Sounds like it could possibly be a stifle issue. Slipping in canter (unless the footing is not so good) is usually a sign of problems in the upper leg. Most of these issues particularly in young/green/out of work horses will be alleviated when muscles in the hind quarters are significantly developed. 
I had a little ottb 3 year old mare that had stifle problems and often slipped in canter, after a few months of work with her I have since sold her and she has not had a problem since. 
Basically it was a matter of lots of hill work (walk and trot only - canter is just about useless as far as muscle building up hills is concerned!) and strengthening exercises under saddle. Lots of leg yielding, turns on the forehand and shoulder in to try and promote muscle development in her hindquarters. 
Lunging is probably not great at this stage, as you can cause more problems working them on a small circle continuously if they have leg/joint damage already. If you do need to lunge, do it in an arena and walk up and down the arena so that there are lots of straight lines in the lunge 'circle'. 
Weight is another thing to consider, if your horse is a little 'light on' in the weight department, the ligaments in her stifles are not overly well supported so more likely to 'slip out' of the patella. If this is what is happening with your mare, make sure she's a good healthy weight, nice and round with good covering over her ribs. My mare wasn't a big eater and was very light on as she'd just come down off the track, so I ended up having to give her Vitamin B12 injections to stimulate her appetite.


----------



## AlexS (Aug 9, 2010)

Aside from a health issue as Kayty stated, working in circles is hard on an unbalanced horse. An OTTB has been trained to go really fast in a straight line, with a gradual turn. I would imagine that your horse is unbalanced and you would probably be better off doing much larger circles or riding til he builds balance.


----------



## Silver Tax (Feb 12, 2011)

I hadn't thought of the B vitamin side for weight gain. I have him on a foal supplement right now at twice the label recommendation. But he may need more B's than what he is getting. Thanks Kayty 

He has moved up from a 2 to a 4 on the condition scale. As cold as it's been I'm just glad he could put on weight! He is blanketed 24/7. 

It sounds like I just need to pull back my training plan and concentrate on more ground work. I may have been over working him a little too. Going slower to go faster is sure hard to do! *Thanks everyone! *


----------



## Cherie (Dec 16, 2010)

Is this horse dropping an inside shoulder and cocking his head to the outside of the circle? If so, that is your problem. A horse doing this not only has its hind feet slip, but can fall flat out on their side very easily. They just 'pancake' when they do this to an extreme.

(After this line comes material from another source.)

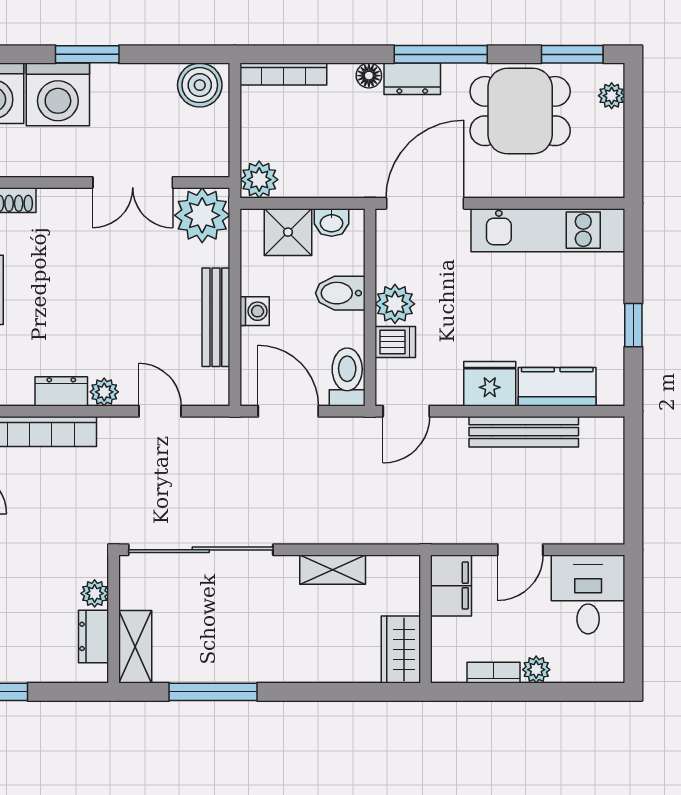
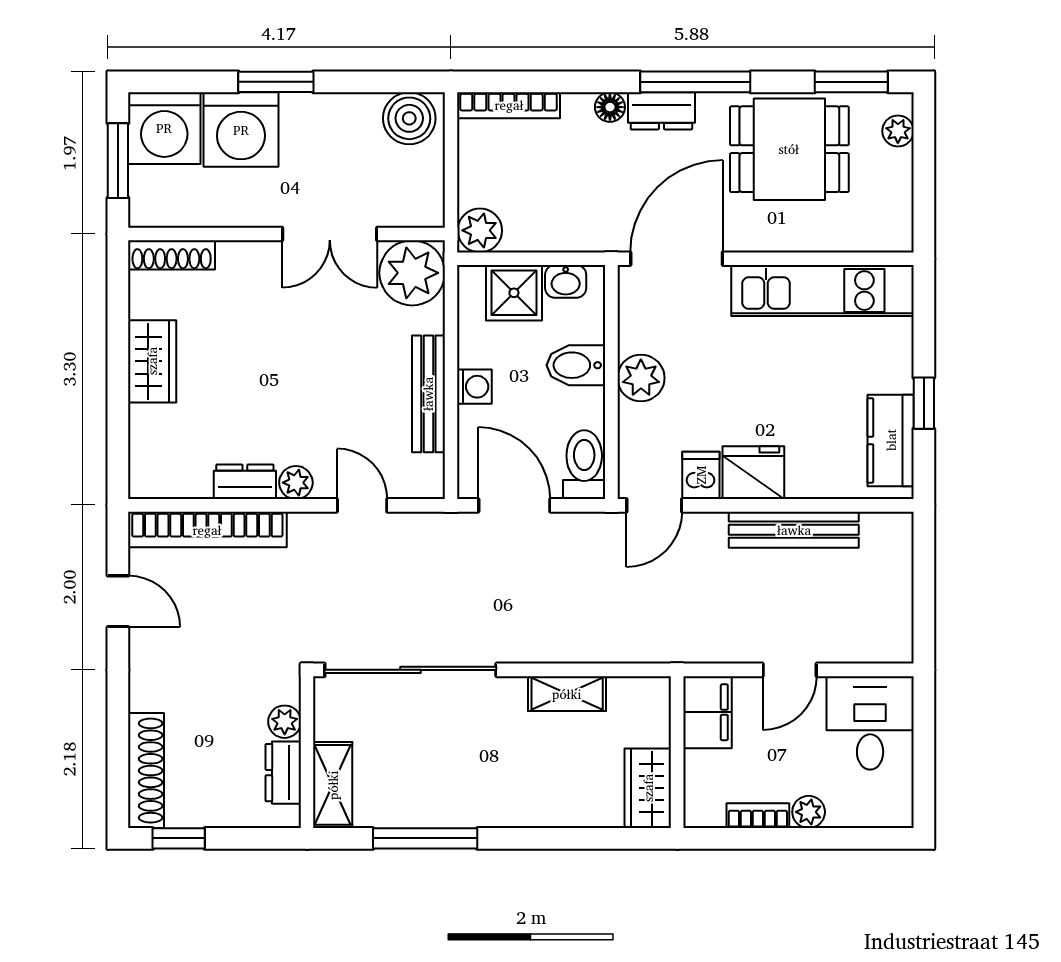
dishwasher: (395, 342) -> (701, 475), moved, turned -90
kitchen counter: (557, 387) -> (891, 440), moved, turned -90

Gradually adding side reins with an elastic link in them helps a lot. Be sure that if you do this, you do it gradually and you should adjust the inside rein so that it is 2 inches shorter than the outside rein. Then, reverse the adjustments when you reverse directions.


----------



## Silver Tax (Feb 12, 2011)

Cherie,
That is exactly what he does! Looks outside while going around. 

He actually is having a lot of problems trusting people. I just thought the looking away thing was one more example of that! I have had him 8 weeks and just today he dropped his head for me for the first time! I feel like a new mom who's baby just learned to turn over!

I was planning on adding a surcingle eventually to build his top line up. I've just been starting out like he is a yearling/2 yrs old who is just starting out. Take lots of time at the baby steps before really starting to ride. The slipping thing had me really worried. As soon as he graduates from backing, lateral, stopping, starting, etc. I'll add the side reins and see what happens.
Thanks!


----------